Generally no, the admission process is not much different when it comes to Early Years than the process for our other programs. What is different is the assessment of a child’s readiness to join a program, which will include the child being toilet trained (is this still the right term?) and independent in the bathroom. Westmont does require that all students have a mandatory visit so that teachers can get to know your child. This visit is a half day for the Early Primary program.
How do we determine whether a child is ready or not for the program?
The following are a few examples of behaviours a child must display to be developmentally ready to begin preschool:
- Able to communicate needs to the teacher and other children appropriately. Children who are too young will just cry when they need something, and will be very frustrated in an environment that is not meeting their needs.
- Able to be independent in the bathroom. See toileting policy.
- Able to sit quietly and complete an activity. Children who are too young for this type of classroom will take many activities out, work on them for only a short amount of time without completing anything, and then move on to something else without putting the previous activities away.

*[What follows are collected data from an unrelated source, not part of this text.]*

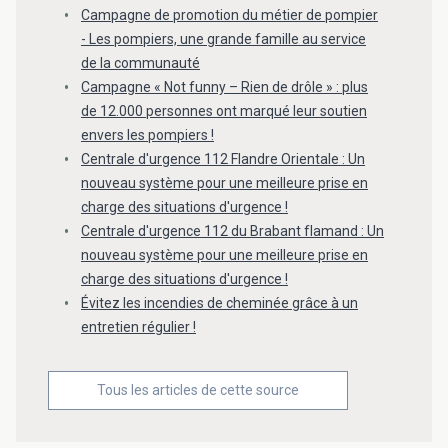
Campagne de promotion du métier de pompier
- Les pompiers, une grande famille au service
de la communauté
Campagne « Not funny – Rien de drôle » : plus
de 12.000 personnes ont marqué leur soutien
envers les pompiers !
Centrale d'urgence 112 Flandre Orientale : Un
nouveau système pour une meilleure prise en
charge des situations d'urgence !
Centrale d'urgence 112 du Brabant flamand : Un
nouveau système pour une meilleure prise en
charge des situations d'urgence !
Évitez les incendies de cheminée grâce à un
entretien régulier !
Tous les articles de cette source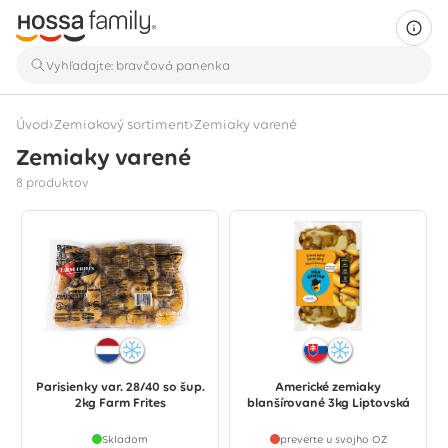
›
›
Úvod
Zemiakový sortiment
Zemiaky varené
Zemiaky varené
Zobrazuje sa 8 produktov
8 produktov
Parisienky var. 28/40 so šup.
Americké zemiaky
2kg Farm Frites
blanšírované 3kg Liptovská
Skladom
preverte u svojho OZ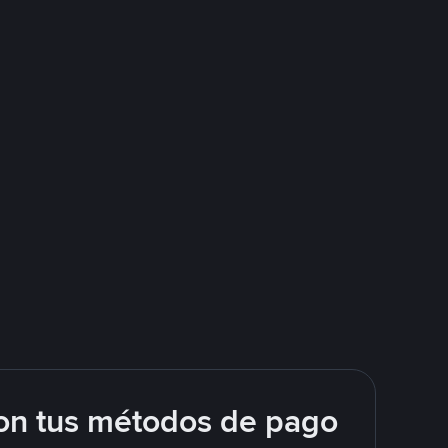
on tus métodos de pago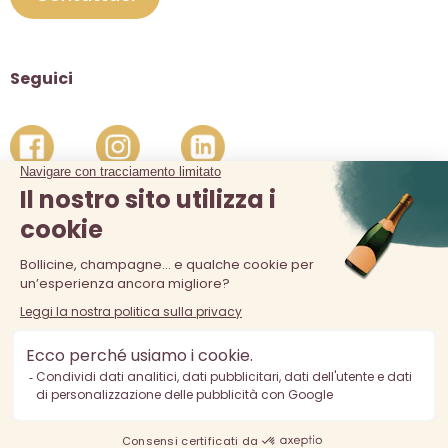
Seguici
La vendita di alcolici è vietata ai minori di 18 anni. L'abuso di
alcol è pericoloso per la salute, consumare con moderazione.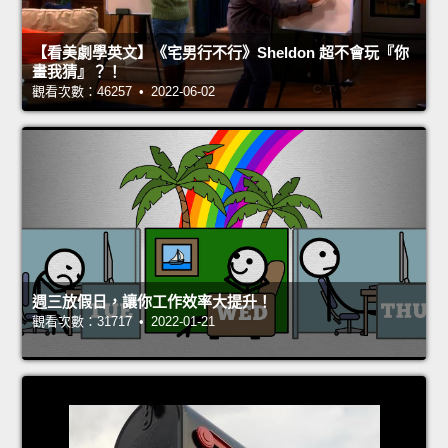
【看美劇學英文】《宅男行不行》Sheldon 超不會玩『你
畫我猜』？！
觀看次數：46257 • 2022-06-02
週三放假日，讓你工作效率大提升！
觀看次數：31717 • 2022-01-21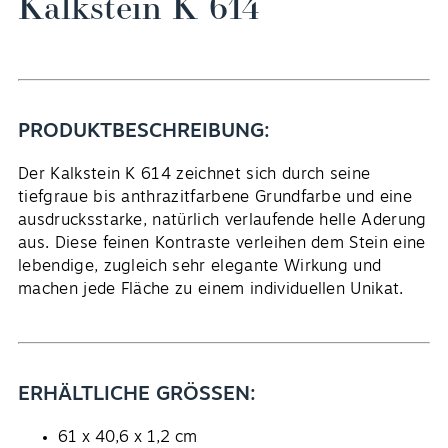
Kalkstein K 614
PRODUKTBESCHREIBUNG:
Der Kalkstein K 614 zeichnet sich durch seine
tiefgraue bis anthrazitfarbene Grundfarbe und eine
DE
ausdrucksstarke, natürlich verlaufende helle Aderung
aus. Diese feinen Kontraste verleihen dem Stein eine
lebendige, zugleich sehr elegante Wirkung und
machen jede Fläche zu einem individuellen Unikat.
ERHÄLTLICHE GRÖSSEN:
61 x 40,6 x 1,2 cm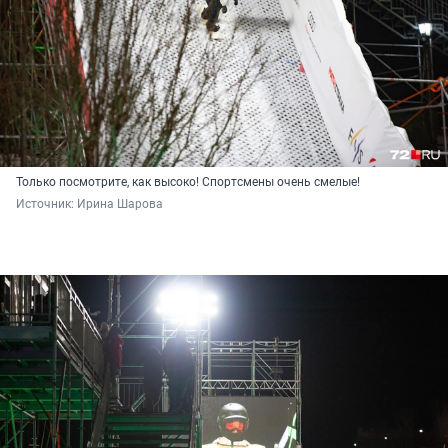
Только посмотрите, как высоко! Спортсмены очень смелые!
Источник: 
Ирина Шарова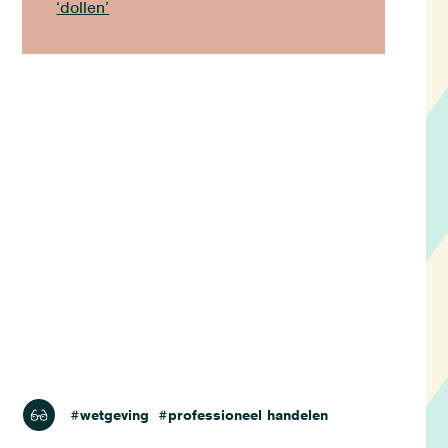
‘dollen’
lezen
#wetgeving
#professioneel handelen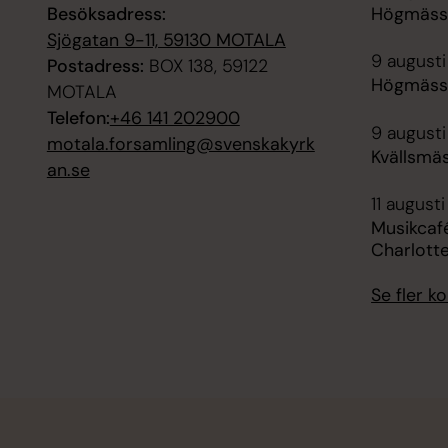
Besöksadress:
Högmässa
Sjögatan 9-11, 59130 MOTALA
9 augusti
Postadress:
BOX 138, 59122
Högmässa
MOTALA
Telefon:
+46 141 202900
9 augusti
motala.forsamling@svenskakyrk
Kvällsmäs
an.se
11 augusti
Musikcafé
Charlott
Se fler 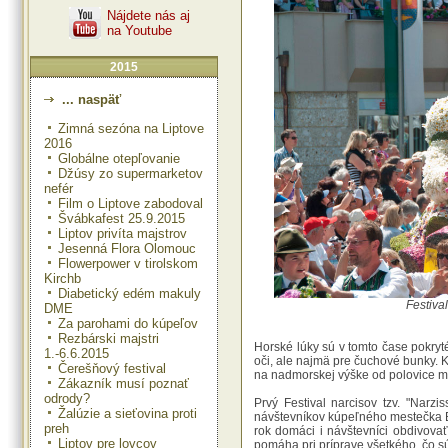
Nájdete nás aj
na Youtube
2015
... naspäť
Zimná sezóna na Liptove
2016
Globálne otepľovanie
Džúsy zo supermarketov
nefér
Film o Liptove zabodoval
Švábkafest 25.9.2015
Liptov privíta majstrov
Jesenná Flora Olomouc
Flowerpower v tirolskom
Kirchb
Diabetický edém makuly
Festiva
DME
Za parohami do kúpeľov
Rezbárski majstri
Horské lúky sú v tomto čase pokryté
1.-6.6.2015
oči, ale najmä pre čuchové bunky. Kv
Čerešňový festival
na nadmorskej výške od polovice má
Zákazník musí poznať
odrody?
Prvý Festival narcisov tzv. "Narz
Žalúzie a sieťovina proti
návštevníkov kúpeľného mestečka 
preh
rok domáci i návštevníci obdivovať 
Liptov pre lovcov
pomáha pri príprave všetkého, čo s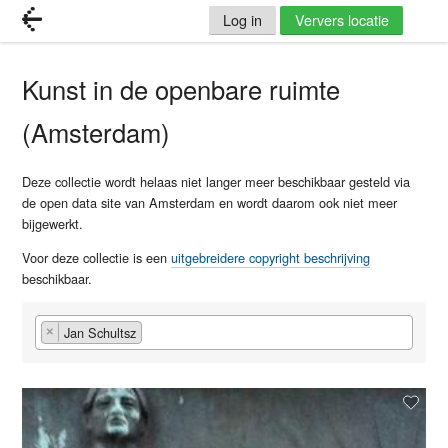
Log in
Ververs locatie
Kunst in de openbare ruimte
(Amsterdam)
Deze collectie wordt helaas niet langer meer beschikbaar gesteld via
de open data site van Amsterdam en wordt daarom ook niet meer
bijgewerkt.
Voor deze collectie is een
uitgebreidere copyright beschrijving
beschikbaar.
Jan Schultsz
×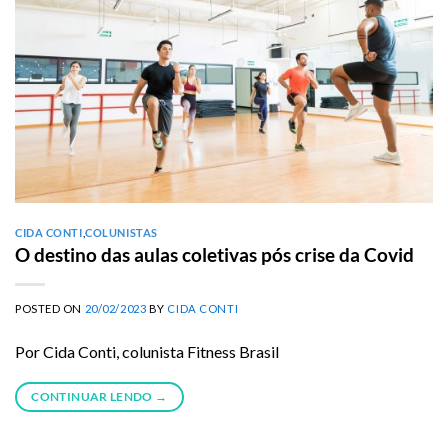
CIDA CONTI
,
COLUNISTAS
O destino das aulas coletivas pós crise da Covid
POSTED ON
20/02/2023
BY
CIDA CONTI
Por Cida Conti, colunista Fitness Brasil
CONTINUAR LENDO
→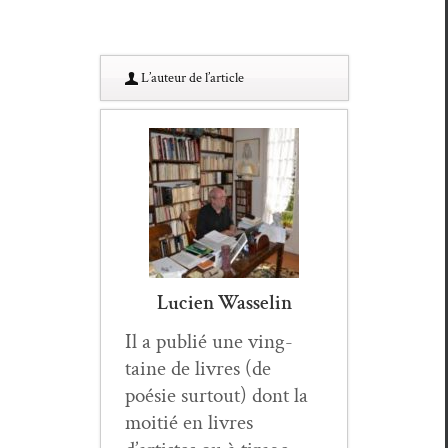
L’au­teur de l’article
Lucien Wasselin
Il a pub­lié une ving­
taine de livres (de
poésie surtout) dont la
moitié en livres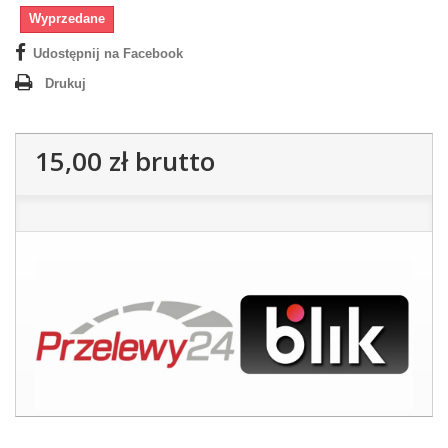
Wyprzedane
Udostępnij na Facebook
Drukuj
15,00 zł
brutto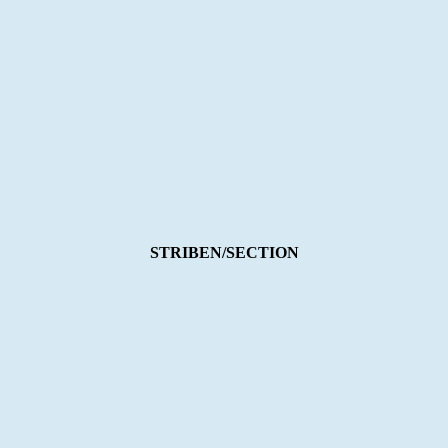
STRIBEN/SECTION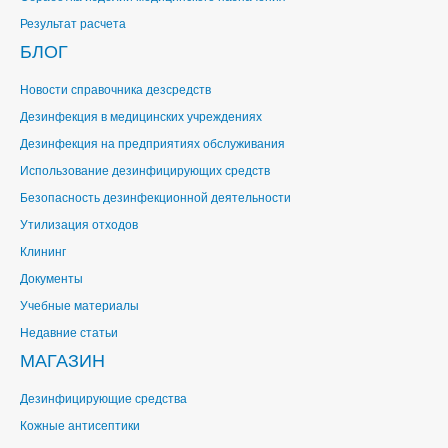
Результат расчета
БЛОГ
Новости справочника дезсредств
Дезинфекция в медицинских учреждениях
Дезинфекция на предприятиях обслуживания
Использование дезинфицирующих средств
Безопасность дезинфекционной деятельности
Утилизация отходов
Клининг
Документы
Учебные материалы
Недавние статьи
МАГАЗИН
Дезинфицирующие средства
Кожные антисептики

- Will take suggestions from a teacher of work s/he is ready for. A child who is not ready will pull away from the teacher, or will display unwillingness to go with the teacher by lying on the floor, running away, etc.
- Will allow teachers to show him/her how to use the activities on the shelf. A child who is developmentally too young will not be able to wait, watch or take in the process for doing the work.
- Is happy to sit at circle time and listen to stories and engage in activities. A child who is too young will not be able to attend to group situations, sit for stories, participate in games, etc.
- Able to follow simple directions for procedures like lining up, washing hands, putting on coat to go outside. The child does not have to be able to do these things perfectly, but has to be willing to listen to and follow instructions.
- Able to stay with the group and participate to the best of their ability, following the teachers’ instructions, when on hikes, beach days and during morning outdoor exercise. This is to ensure their safety as well as that of the others in the class.